There is a strong element of what we would call "othering": the point of these museums was not to point out human universals but to emphasize the exotic and the strange.
It is also true that many of the objects in these museums came via colonialism and conquest: they were taken from natives, or more often purchased from people whose status had just been bludgeoned by war and found themselves in desperate need of cash.

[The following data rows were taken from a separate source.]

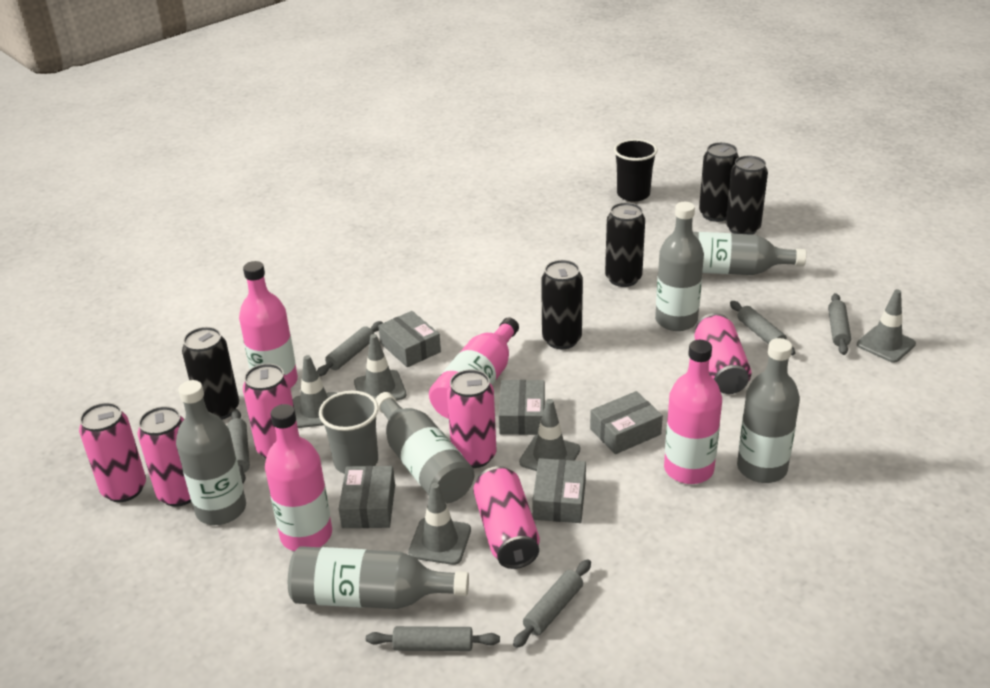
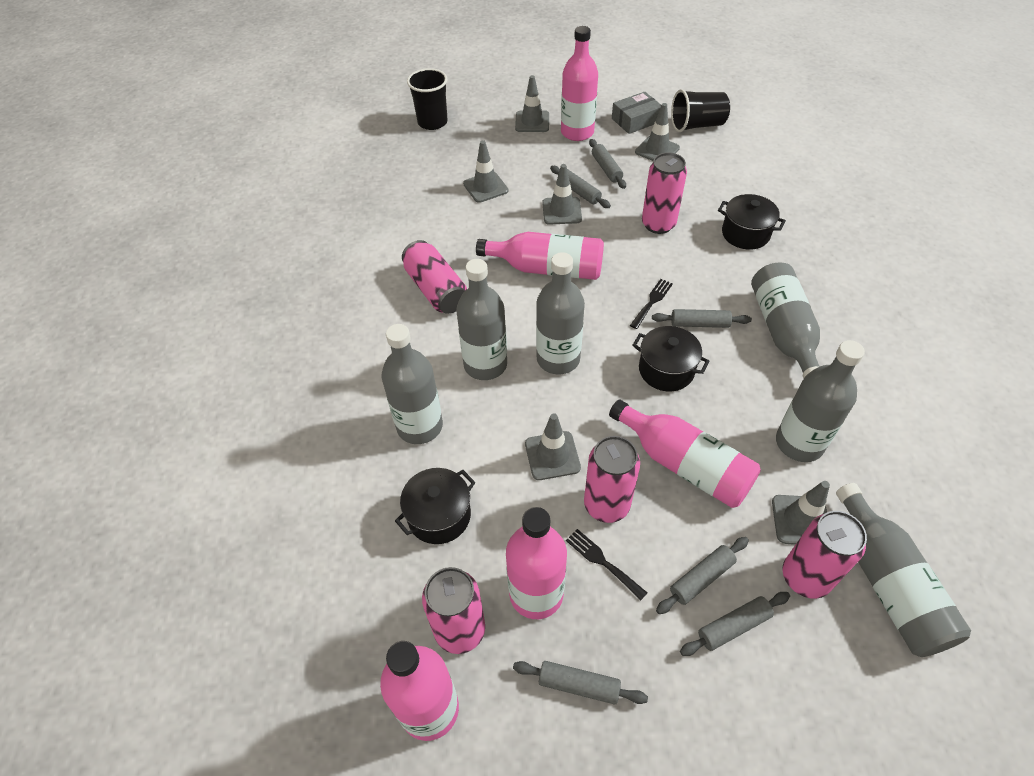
black can: [182,327,239,420] [541,260,583,349] [605,202,645,287] [699,142,739,222] [726,155,768,235] = 5 -> none = 0
black cup: [614,139,657,202] = 1 -> [407,68,448,130] [671,89,730,132] = 2
black fork: none = 0 -> [566,529,647,600] [630,279,673,329] = 2
black pot: none = 0 -> [395,468,476,544] [632,326,709,391] [718,194,786,250] = 3
grey box: [339,466,395,528] [378,311,441,367] [499,380,545,435] [532,458,586,523] [590,391,663,454] = 5 -> [612,91,661,134] = 1
grey cup: [319,391,378,474] = 1 -> none = 0
grey traffic cone: [293,355,337,428] [354,334,406,401] [408,483,471,565] [519,399,580,471] [857,289,916,363] = 5 -> [463,140,508,203] [515,75,549,132] [525,413,581,480] [542,164,582,225] [635,103,680,161] [772,481,830,545] = 6
pink bottle: [239,261,298,388] [265,404,332,551] [429,318,519,419] [664,340,722,484] = 4 -> [380,641,459,741] [476,232,604,280] [506,507,567,619] [561,26,598,141] [609,399,761,508] = 5
pink can: [79,403,146,502] [137,406,191,507] [243,364,299,458] [447,370,496,468] [473,466,540,569] [694,313,752,394] = 6 -> [402,240,467,314] [422,567,485,654] [584,436,640,523] [642,153,687,234] [782,511,867,599] = 5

I think, though, that on the whole these museums were a good thing for the world; I believe that in general the whole project of anthropology in the colonial period was a good thing for the world. First, in political terms many of the leading anthropologists of the time were anti-racist and anti-colonialist. That does not mean they were not paternalistic or infused with some vague sense of superiority; they were scientists, after all, studying non-scientific peoples. But they voted against expansionist regimes. Second, I do not believe they were motivated by a desire to prove their own right to rule. Many of them wanted to learn about other cultures because they were dissatisfied with their own; from the time of the ancient Greeks writing about exotic peoples has often been a way of critiquing your own society. Scratch an anthropologist and you often find someone who wants to go to Africa because he or she is disgusted by the capitalist west and desperately seeking an alternative. When people go to India seeking wisdom, some sort of othering or exoticizing is definitely going on, but still; is asking to be taught a colonialist act? I find that in the US today the Euro-Americans who are interested in Native peoples are far more likely to admire them than to scorn them, even though most of their knowledge has come to them via white writers and film-makers or via old-fashioned museums. I find that a desire to know is far more often coupled with good feelings than with hate or scorn.
The Trocadéro library
I have a sense that many people around the world are intensely suspicious of curiosity as a motive. It still happens that scientists who journey to remote regions are suspected by the locals of ulterior motives; these strangers can't really be interested in lemurs or fossils or dying languages, they must be after gold or oil. Critics like Edward Said simply deny that any European was interested in other regions apart from a desire to rule and conquer them. Personally, I find this attitude as weird as villagers seem to find detached scientism. Why on earth would I want to conquer and rule anybody, or dig for gold, when I could just enjoy their art and marvel at their unique ways of doing things?
I also deny in the strongest terms the most common argument deployed against traditional anthropology, that it made people think worse of the people whose cultures were depicted. I think we are simply primed by evolution to distrust strangers, and nothing else is needed to explain why some humans hate people from other places. These museums did emphasize the great technological gap between Europe or the US and villagers of Africa or the Amazon, but, well, that was just true. The speed with which the European powers conquered most of Africa astonishes me to this day. It did not take ethnographic museums to show people the vast differences in the level or wealth and power around the world.
I follow a different approach to the question of how people should get along. I think the way to bring us together is for us to learn about each other. Of course that does not always work, and some people's customs might shock you badly; other times people predisposed to hate will seize on the differences they learn about and build up their hate around them. But I still think this is the best way. To live together in peace, we should strive to understand each other.
I am motivated, I think, mainly by two desires; to love and be loved, and to learn. For me wanting to learn is at the absolute core of my being, and at the root of all my morality. I do honor to other people by learning as much as I can about them. I do honor to the universe by learning about it; I have no form of worship more profound for me than reading the latest astrophysics and pondering how vast and strange is the universe. I do honor to other cultures by learning as much as I can about them. It is true that the old museums were imperfect schools for this learning, and that they were corrupted by various cultural diseases that were endemic in their time. But they helped us get to know each other, and for me that will always be one of the best and most valuable things.